Xamarin was a cross-platform mobile development framework that let developers build native iOS, Android, and Windows applications using the C# language and the .NET ecosystem. Founded in 2011 by engineers who had previously worked on the open-source Mono project, Xamarin built on Mono, an open implementation of the .NET runtime, to execute C# code on mobile operating systems while binding to each platform’s native APIs. This allowed developers to share business logic across platforms while delivering fully native app experiences.
On February 24, 2016, Microsoft announced a definitive agreement to acquire Xamarin in a post on the official Microsoft Blog by executive vice president Scott Guthrie. The announcement described Xamarin as “a leading platform provider for mobile app development” whose offering enabled developers “to build mobile apps using C# and deliver fully native mobile app experiences to all major devices including iOS, Android, and Windows.” Following the acquisition, Microsoft moved to open-source the Xamarin SDK and bundle it into Visual Studio at no additional cost, broadly lowering the barrier to C# mobile development.

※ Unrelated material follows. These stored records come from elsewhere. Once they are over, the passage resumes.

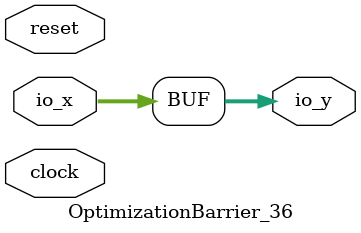
<source format=v>
module OptimizationBarrier_36(
  input        clock,
  input        reset,
  input  [2:0] io_x,
  output [2:0] io_y
);
  assign io_y = io_x; // @[package.scala 263:12]
endmodule

</source>
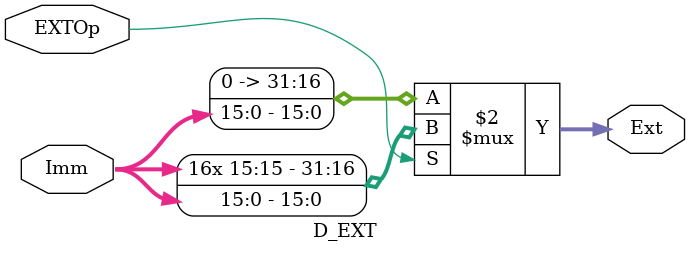
<source format=v>
`include "def.v" 
module D_EXT (
    input [15:0] Imm,
    output [31:0] Ext,
    input EXTOp
);
    assign Ext = (EXTOp == 1) ? {{16{Imm[15]}},Imm} : {16'b0,Imm};
endmodule
</source>
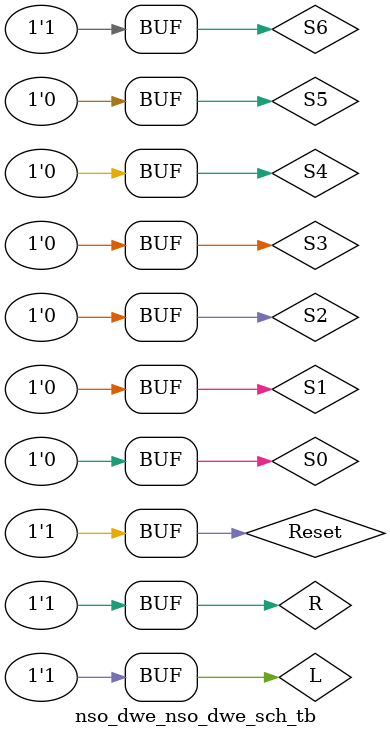
<source format=v>

`timescale 1ns / 1ps

module nso_dwe_nso_dwe_sch_tb();

// Inputs
   reg S0;
   reg S1;
   reg S2;
   reg S3;
   reg S4;
   reg S5;
   reg S6;
   reg L;
   reg R;
	reg Reset;

// Output
   wire S3n;
   wire S2n;
   wire S1n;
   wire S4n;
   wire S6n;
   wire S5n;
   wire S0n;

// Bidirs

// Instantiate the UUT
   nso_dwe UUT (
		.S0(S0), 
		.S1(S1), 
		.S2(S2), 
		.S3(S3), 
		.S4(S4), 
		.S5(S5), 
		.S6(S6), 
		.L(L), 
		.R(R), 
		.Reset(Reset),
		.S3n(S3n), 
		.S2n(S2n), 
		.S1n(S1n), 
		.S4n(S4n), 
		.S6n(S6n), 
		.S5n(S5n), 
		.S0n(S0n)
   );
// Initialize Inputs
   
       initial begin
		S0 = 1; S1 = 0; S2 = 0; S3 = 0; S4 = 0; S5 = 0; S6 = 0; L=0; R=0; Reset=0; #10;
		S0 = 1; S1 = 0; S2 = 0; S3 = 0; S4 = 0; S5 = 0; S6 = 0; L=0; R=1; Reset=0; #10;
		S0 = 1; S1 = 0; S2 = 0; S3 = 0; S4 = 0; S5 = 0; S6 = 0; L=1; R=0; Reset=0; #10;
		S0 = 1; S1 = 0; S2 = 0; S3 = 0; S4 = 0; S5 = 0; S6 = 0; L=1; R=1; Reset=0; #10;
		
		S0 = 0; S1 = 1; S2 = 0; S3 = 0; S4 = 0; S5 = 0; S6 = 0; L=0; R=0; Reset=0; #10;
		S0 = 0; S1 = 1; S2 = 0; S3 = 0; S4 = 0; S5 = 0; S6 = 0; L=0; R=1; Reset=0; #10;
		S0 = 0; S1 = 1; S2 = 0; S3 = 0; S4 = 0; S5 = 0; S6 = 0; L=1; R=0; Reset=0; #10;
		S0 = 0; S1 = 1; S2 = 0; S3 = 0; S4 = 0; S5 = 0; S6 = 0; L=1; R=1; Reset=0; #10;
		
		S0 = 0; S1 = 0; S2 = 1; S3 = 0; S4 = 0; S5 = 0; S6 = 0; L=0; R=0; Reset=0; #10;
		S0 = 0; S1 = 0; S2 = 1; S3 = 0; S4 = 0; S5 = 0; S6 = 0; L=1; R=0; Reset=0; #10;
		S0 = 0; S1 = 0; S2 = 1; S3 = 0; S4 = 0; S5 = 0; S6 = 0; L=0; R=1; Reset=0; #10;
		S0 = 0; S1 = 0; S2 = 1; S3 = 0; S4 = 0; S5 = 0; S6 = 0; L=1; R=1; Reset=0; #10;
		
		S0 = 0; S1 = 0; S2 = 0; S3 = 1; S4 = 0; S5 = 0; S6 = 0; L=0; R=0; Reset=0; #10;
		S0 = 0; S1 = 0; S2 = 0; S3 = 1; S4 = 0; S5 = 0; S6 = 0; L=0; R=1; Reset=0; #10;
		S0 = 0; S1 = 0; S2 = 0; S3 = 1; S4 = 0; S5 = 0; S6 = 0; L=1; R=0; Reset=0; #10;
		S0 = 0; S1 = 0; S2 = 0; S3 = 1; S4 = 0; S5 = 0; S6 = 0; L=1; R=1; Reset=0; #10;
		
		S0 = 0; S1 = 0; S2 = 0; S3 = 0; S4 = 1; S5 = 0; S6 = 0; L=0; R=0; Reset=0; #10;
		S0 = 0; S1 = 0; S2 = 0; S3 = 0; S4 = 1; S5 = 0; S6 = 0; L=0; R=1; Reset=0; #10;
		S0 = 0; S1 = 0; S2 = 0; S3 = 0; S4 = 1; S5 = 0; S6 = 0; L=1; R=0; Reset=0; #10;
		S0 = 0; S1 = 0; S2 = 0; S3 = 0; S4 = 1; S5 = 0; S6 = 0; L=1; R=1; Reset=0; #10;
		
		S0 = 0; S1 = 0; S2 = 0; S3 = 0; S4 = 0; S5 = 1; S6 = 0; L=0; R=0; Reset=0; #10;
		S0 = 0; S1 = 0; S2 = 0; S3 = 0; S4 = 0; S5 = 1; S6 = 0; L=0; R=1; Reset=0; #10;
		S0 = 0; S1 = 0; S2 = 0; S3 = 0; S4 = 0; S5 = 1; S6 = 0; L=1; R=0; Reset=0; #10;
		S0 = 0; S1 = 0; S2 = 0; S3 = 0; S4 = 0; S5 = 1; S6 = 0; L=1; R=1; Reset=0; #10;
	
		S0 = 0; S1 = 0; S2 = 0; S3 = 0; S4 = 0; S5 = 0; S6 = 1; L=0; R=0; Reset=0; #10;
		S0 = 0; S1 = 0; S2 = 0; S3 = 0; S4 = 0; S5 = 0; S6 = 1; L=0; R=1; Reset=0; #10;
		S0 = 0; S1 = 0; S2 = 0; S3 = 0; S4 = 0; S5 = 0; S6 = 1; L=1; R=0; Reset=0; #10;
		S0 = 0; S1 = 0; S2 = 0; S3 = 0; S4 = 0; S5 = 0; S6 = 1; L=1; R=1; Reset=0; #10;
		
		
		S0 = 1; S1 = 0; S2 = 0; S3 = 0; S4 = 0; S5 = 0; S6 = 0; L=0; R=0; Reset=1; #10;
		S0 = 1; S1 = 0; S2 = 0; S3 = 0; S4 = 0; S5 = 0; S6 = 0; L=0; R=1; Reset=1; #10;
		S0 = 1; S1 = 0; S2 = 0; S3 = 0; S4 = 0; S5 = 0; S6 = 0; L=1; R=0; Reset=1; #10;
		S0 = 1; S1 = 0; S2 = 0; S3 = 0; S4 = 0; S5 = 0; S6 = 0; L=1; R=1; Reset=1; #10;
		
		S0 = 0; S1 = 1; S2 = 0; S3 = 0; S4 = 0; S5 = 0; S6 = 0; L=0; R=0; Reset=1; #10;
		S0 = 0; S1 = 1; S2 = 0; S3 = 0; S4 = 0; S5 = 0; S6 = 0; L=0; R=1; Reset=1; #10;
		S0 = 0; S1 = 1; S2 = 0; S3 = 0; S4 = 0; S5 = 0; S6 = 0; L=1; R=0; Reset=1; #10;
		S0 = 0; S1 = 1; S2 = 0; S3 = 0; S4 = 0; S5 = 0; S6 = 0; L=1; R=1; Reset=1; #10;
		
		S0 = 0; S1 = 0; S2 = 1; S3 = 0; S4 = 0; S5 = 0; S6 = 0; L=0; R=0; Reset=1; #10;
		S0 = 0; S1 = 0; S2 = 1; S3 = 0; S4 = 0; S5 = 0; S6 = 0; L=1; R=0; Reset=1; #10;
		S0 = 0; S1 = 0; S2 = 1; S3 = 0; S4 = 0; S5 = 0; S6 = 0; L=0; R=1; Reset=1; #10;
		S0 = 0; S1 = 0; S2 = 1; S3 = 0; S4 = 0; S5 = 0; S6 = 0; L=1; R=1; Reset=1; #10;
		
		S0 = 0; S1 = 0; S2 = 0; S3 = 1; S4 = 0; S5 = 0; S6 = 0; L=0; R=0; Reset=1; #10;
		S0 = 0; S1 = 0; S2 = 0; S3 = 1; S4 = 0; S5 = 0; S6 = 0; L=0; R=1; Reset=1; #10;
		S0 = 0; S1 = 0; S2 = 0; S3 = 1; S4 = 0; S5 = 0; S6 = 0; L=1; R=0; Reset=1; #10;
		S0 = 0; S1 = 0; S2 = 0; S3 = 1; S4 = 0; S5 = 0; S6 = 0; L=1; R=1; Reset=1; #10;
		
		S0 = 0; S1 = 0; S2 = 0; S3 = 0; S4 = 1; S5 = 0; S6 = 0; L=0; R=0; Reset=1; #10;
		S0 = 0; S1 = 0; S2 = 0; S3 = 0; S4 = 1; S5 = 0; S6 = 0; L=0; R=1; Reset=1; #10;
		S0 = 0; S1 = 0; S2 = 0; S3 = 0; S4 = 1; S5 = 0; S6 = 0; L=1; R=0; Reset=1; #10;
		S0 = 0; S1 = 0; S2 = 0; S3 = 0; S4 = 1; S5 = 0; S6 = 0; L=1; R=1; Reset=1; #10;
		
		S0 = 0; S1 = 0; S2 = 0; S3 = 0; S4 = 0; S5 = 1; S6 = 0; L=0; R=0; Reset=1; #10;
		S0 = 0; S1 = 0; S2 = 0; S3 = 0; S4 = 0; S5 = 1; S6 = 0; L=0; R=1; Reset=1; #10;
		S0 = 0; S1 = 0; S2 = 0; S3 = 0; S4 = 0; S5 = 1; S6 = 0; L=1; R=0; Reset=1; #10;
		S0 = 0; S1 = 0; S2 = 0; S3 = 0; S4 = 0; S5 = 1; S6 = 0; L=1; R=1; Reset=1; #10;
	
		S0 = 0; S1 = 0; S2 = 0; S3 = 0; S4 = 0; S5 = 0; S6 = 1; L=0; R=0; Reset=1; #10;
		S0 = 0; S1 = 0; S2 = 0; S3 = 0; S4 = 0; S5 = 0; S6 = 1; L=0; R=1; Reset=1; #10;
		S0 = 0; S1 = 0; S2 = 0; S3 = 0; S4 = 0; S5 = 0; S6 = 1; L=1; R=0; Reset=1; #10;
		S0 = 0; S1 = 0; S2 = 0; S3 = 0; S4 = 0; S5 = 0; S6 = 1; L=1; R=1; Reset=1; #10;
		
		
   end
endmodule

</source>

Xamarin offered two main approaches. Xamarin.iOS and Xamarin.Android gave direct, platform-specific access to native APIs from C#, while Xamarin.Forms provided a higher-level, cross-platform UI abstraction that mapped shared layouts onto each platform’s native controls. Xamarin.Forms in particular enabled a large fraction of UI code to be written once and rendered natively on multiple platforms.

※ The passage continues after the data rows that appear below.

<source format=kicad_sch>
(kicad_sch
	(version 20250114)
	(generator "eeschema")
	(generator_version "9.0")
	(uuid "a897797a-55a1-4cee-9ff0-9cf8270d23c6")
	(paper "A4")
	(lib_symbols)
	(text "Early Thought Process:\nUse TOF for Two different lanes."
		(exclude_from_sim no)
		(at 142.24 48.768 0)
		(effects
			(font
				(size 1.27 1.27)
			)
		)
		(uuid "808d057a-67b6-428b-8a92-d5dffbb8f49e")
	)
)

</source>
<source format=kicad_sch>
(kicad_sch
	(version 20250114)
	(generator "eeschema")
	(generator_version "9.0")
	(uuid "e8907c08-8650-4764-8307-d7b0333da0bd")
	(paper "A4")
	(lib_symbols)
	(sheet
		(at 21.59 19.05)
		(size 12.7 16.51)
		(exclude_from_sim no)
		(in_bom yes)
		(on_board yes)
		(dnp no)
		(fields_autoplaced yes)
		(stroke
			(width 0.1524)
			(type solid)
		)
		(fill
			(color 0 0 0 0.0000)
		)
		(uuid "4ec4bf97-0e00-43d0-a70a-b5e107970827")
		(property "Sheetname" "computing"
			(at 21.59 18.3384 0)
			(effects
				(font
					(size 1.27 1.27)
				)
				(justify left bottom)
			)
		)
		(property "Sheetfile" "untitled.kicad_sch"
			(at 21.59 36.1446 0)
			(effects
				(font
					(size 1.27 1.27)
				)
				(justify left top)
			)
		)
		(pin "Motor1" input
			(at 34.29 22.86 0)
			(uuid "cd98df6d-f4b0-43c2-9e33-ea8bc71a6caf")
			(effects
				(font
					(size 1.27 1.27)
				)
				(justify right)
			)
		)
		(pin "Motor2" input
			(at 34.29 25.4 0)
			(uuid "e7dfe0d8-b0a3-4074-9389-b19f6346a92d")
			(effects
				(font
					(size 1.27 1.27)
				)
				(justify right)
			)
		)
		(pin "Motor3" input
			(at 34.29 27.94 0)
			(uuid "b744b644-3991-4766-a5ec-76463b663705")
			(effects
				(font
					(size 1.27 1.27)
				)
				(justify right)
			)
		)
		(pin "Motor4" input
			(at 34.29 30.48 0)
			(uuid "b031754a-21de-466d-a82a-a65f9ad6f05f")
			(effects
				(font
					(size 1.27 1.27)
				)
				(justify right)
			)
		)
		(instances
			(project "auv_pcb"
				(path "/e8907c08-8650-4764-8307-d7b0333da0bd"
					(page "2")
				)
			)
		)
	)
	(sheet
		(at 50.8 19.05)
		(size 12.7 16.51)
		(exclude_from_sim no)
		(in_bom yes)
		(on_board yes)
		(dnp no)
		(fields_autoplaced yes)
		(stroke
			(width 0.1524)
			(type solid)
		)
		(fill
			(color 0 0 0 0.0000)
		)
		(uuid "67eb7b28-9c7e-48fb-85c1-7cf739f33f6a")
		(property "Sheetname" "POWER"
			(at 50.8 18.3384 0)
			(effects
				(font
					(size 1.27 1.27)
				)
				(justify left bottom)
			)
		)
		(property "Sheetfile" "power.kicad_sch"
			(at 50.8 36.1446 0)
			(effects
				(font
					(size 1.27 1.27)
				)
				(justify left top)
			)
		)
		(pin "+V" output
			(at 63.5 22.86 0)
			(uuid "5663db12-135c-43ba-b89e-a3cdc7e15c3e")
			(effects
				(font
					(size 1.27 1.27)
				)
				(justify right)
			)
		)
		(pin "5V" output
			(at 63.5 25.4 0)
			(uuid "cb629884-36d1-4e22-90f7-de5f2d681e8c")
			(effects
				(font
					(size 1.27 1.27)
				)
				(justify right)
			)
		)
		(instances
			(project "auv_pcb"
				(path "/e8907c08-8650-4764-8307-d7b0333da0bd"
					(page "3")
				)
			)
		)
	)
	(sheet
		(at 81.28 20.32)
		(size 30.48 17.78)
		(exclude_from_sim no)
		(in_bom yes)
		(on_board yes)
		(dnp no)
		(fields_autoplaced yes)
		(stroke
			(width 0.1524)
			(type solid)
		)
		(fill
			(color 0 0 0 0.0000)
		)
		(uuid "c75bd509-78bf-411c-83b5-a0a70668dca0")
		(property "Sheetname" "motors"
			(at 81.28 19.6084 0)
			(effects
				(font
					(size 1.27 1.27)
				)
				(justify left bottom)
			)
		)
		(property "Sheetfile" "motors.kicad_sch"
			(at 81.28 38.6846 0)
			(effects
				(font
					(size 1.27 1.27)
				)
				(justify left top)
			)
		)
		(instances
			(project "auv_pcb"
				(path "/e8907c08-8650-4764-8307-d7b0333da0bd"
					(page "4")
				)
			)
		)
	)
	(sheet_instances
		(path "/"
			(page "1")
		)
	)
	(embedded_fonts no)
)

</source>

The framework’s runtime model reflected its Mono heritage and the underlying platforms. On Android, C# is compiled to an intermediate language and then just-in-time compiled to native code at app launch; on iOS, where dynamic code generation is restricted, code is fully ahead-of-time compiled to native ARM assembly. This split between JIT and AOT compilation, inherited by its successor, allowed managed C# code to run within the constraints of each mobile operating system.

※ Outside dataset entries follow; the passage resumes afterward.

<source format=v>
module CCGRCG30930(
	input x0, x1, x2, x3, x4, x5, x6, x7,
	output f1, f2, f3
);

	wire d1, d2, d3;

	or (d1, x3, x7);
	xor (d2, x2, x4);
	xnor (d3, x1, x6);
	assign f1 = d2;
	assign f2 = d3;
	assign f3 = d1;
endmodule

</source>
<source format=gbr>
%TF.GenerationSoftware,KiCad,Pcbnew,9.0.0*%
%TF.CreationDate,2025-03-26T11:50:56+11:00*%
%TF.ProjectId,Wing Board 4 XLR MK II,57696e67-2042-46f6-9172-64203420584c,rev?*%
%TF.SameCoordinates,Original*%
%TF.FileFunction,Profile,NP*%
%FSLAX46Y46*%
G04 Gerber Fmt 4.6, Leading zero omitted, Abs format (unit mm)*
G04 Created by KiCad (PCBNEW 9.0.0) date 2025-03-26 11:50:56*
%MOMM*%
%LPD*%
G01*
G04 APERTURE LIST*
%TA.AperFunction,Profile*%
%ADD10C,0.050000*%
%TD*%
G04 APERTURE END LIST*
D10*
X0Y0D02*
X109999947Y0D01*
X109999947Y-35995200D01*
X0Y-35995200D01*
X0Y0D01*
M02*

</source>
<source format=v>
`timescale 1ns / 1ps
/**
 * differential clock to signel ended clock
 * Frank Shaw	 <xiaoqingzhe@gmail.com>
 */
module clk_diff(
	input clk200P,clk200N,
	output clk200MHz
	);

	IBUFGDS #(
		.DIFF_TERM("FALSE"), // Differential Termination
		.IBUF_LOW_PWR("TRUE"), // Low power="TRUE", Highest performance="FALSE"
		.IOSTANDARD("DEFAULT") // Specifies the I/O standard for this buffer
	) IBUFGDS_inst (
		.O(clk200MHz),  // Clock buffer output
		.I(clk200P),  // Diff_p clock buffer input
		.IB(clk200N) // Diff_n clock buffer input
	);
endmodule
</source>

Xamarin.Forms ultimately evolved into .NET Multi-platform App UI (.NET MAUI), which Microsoft’s documentation describes as “the evolution of Xamarin.Forms, extended from mobile to desktop scenarios, with UI controls rebuilt from the ground up for performance and extensibility.” .NET MAUI unified Android, iOS, macOS, and Windows development into a single project and API while retaining the C# and XAML model and the Mono-based runtime on mobile platforms, carrying Xamarin’s core idea forward into the modern .NET platform.